Our Story
The Mediterranean Bakery first opened on April 17th, 1977. Ours is a classic American success story.
Our patriarch, Ali Kysia, was born in Lebanon in 1896 and came to America in 1917, where he joined the U.S. Army and fought in World War I so he could become an American citizen. After the war, he went back to Lebanon, married Salima Amer, and fathered six children – Nadia, Fuad, Mona, Lila, Sleiman, and Sara – before returning to the U.S. to support his growing family.
After Salima died in 1943, Ali married Lucy Lyman and they had three more children: Joseph, Lisa, and Lydia. Ali worked for a local grocer in Royal Oak, Michigan, and saved his money to bring his other children here. Fuad and Mona arrived in 1949, Sleiman and Lila in 1953, and Sara in 1959. After serving with distinction in Korea, Fuad went into the auto industry. Mona joined Pan Am and settled in San Francisco. Lila returned to Lebanon where she worked as a nurse. Sleiman became a high school teacher in Michigan. Sara moved to New York City with the McCann-Erickson Advertising agency, working her way up to eventually run their accounting department in Louisville, Kentucky.
Meanwhile, in Lebanon, Ali’s oldest daughter, Nadia married Yusuf Chway and had three children of her own: Samia, Sami, and Samir. In the 1970s they moved to the DC area, where Samia was working for the World Bank and Sami was working as a food & beverage manager for the Hilton Company.
Ever since he was a boy, watching pita bread blossom in the stone ovens near his home in Lebanon, Sami had a life-long dream to open a bakery. In 1977, the family took the money they had saved and leased a small shop in Alexandria, where Sami built our first brick oven. They sold homemade pita bread, and Nadia’s yummy spinach pies, maamoul, and baklava. Thus, the Mediterranean Bakery was born.
In 1978, Sleiman moved to Northern Virginia and joined the business.
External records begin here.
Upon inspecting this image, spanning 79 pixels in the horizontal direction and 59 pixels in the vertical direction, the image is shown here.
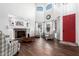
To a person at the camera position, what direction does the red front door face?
facing the viewer and to the left of the viewer

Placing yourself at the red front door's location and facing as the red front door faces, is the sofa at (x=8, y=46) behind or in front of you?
in front

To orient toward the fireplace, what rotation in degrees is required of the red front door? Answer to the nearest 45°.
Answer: approximately 45° to its right
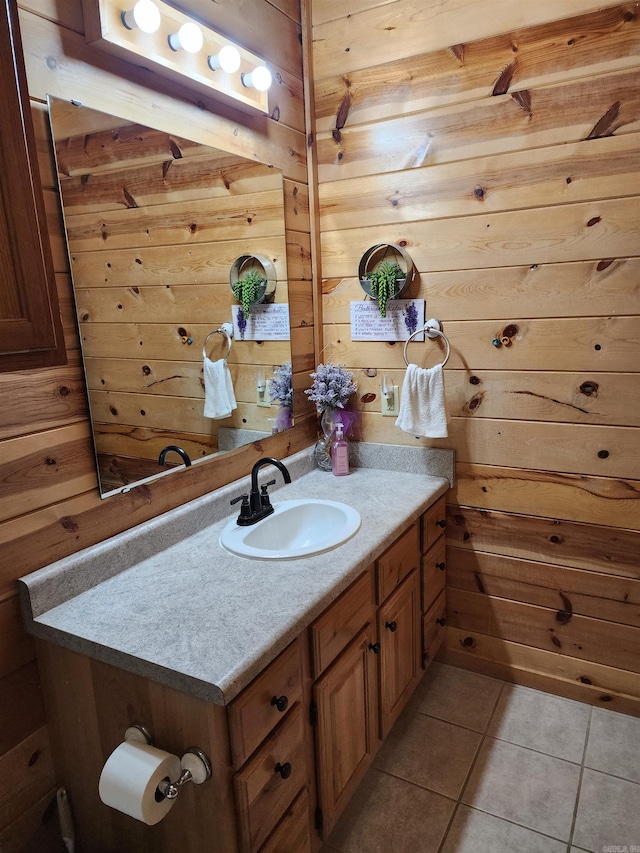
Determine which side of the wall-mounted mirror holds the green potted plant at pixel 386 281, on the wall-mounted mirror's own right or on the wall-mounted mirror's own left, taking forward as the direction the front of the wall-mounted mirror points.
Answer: on the wall-mounted mirror's own left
In 1980, Lila returned to the U.S. to help out too, and in 1989 Mona retired from Pan Am and joined the business as well. Sara and her husband Vern Beauleau would often drive down from New York or Louisville to help out on weekends too. And when Sara retired in 2006, they also moved to Alexandria so Sara could join the business full time (some retirement!). In 2017, when Sleiman stepped down, Abdallah al’Sawwaf—our pastry chef since the 1980s and a long-time family friend—took over as our general manager.
Samir died tragically in 1982. Mona passed in 2010, Fuad & Lila in 2018, and Sleiman in 2020. Today, Nadia, Sami, and Samia are retired, but Sara still comes in for a few hours most days, and Sleiman’s son Ramzi and grandson Yusuf both work in the business too. We’re older now, but we’re still truckin’ along family-owned and operated since 1977!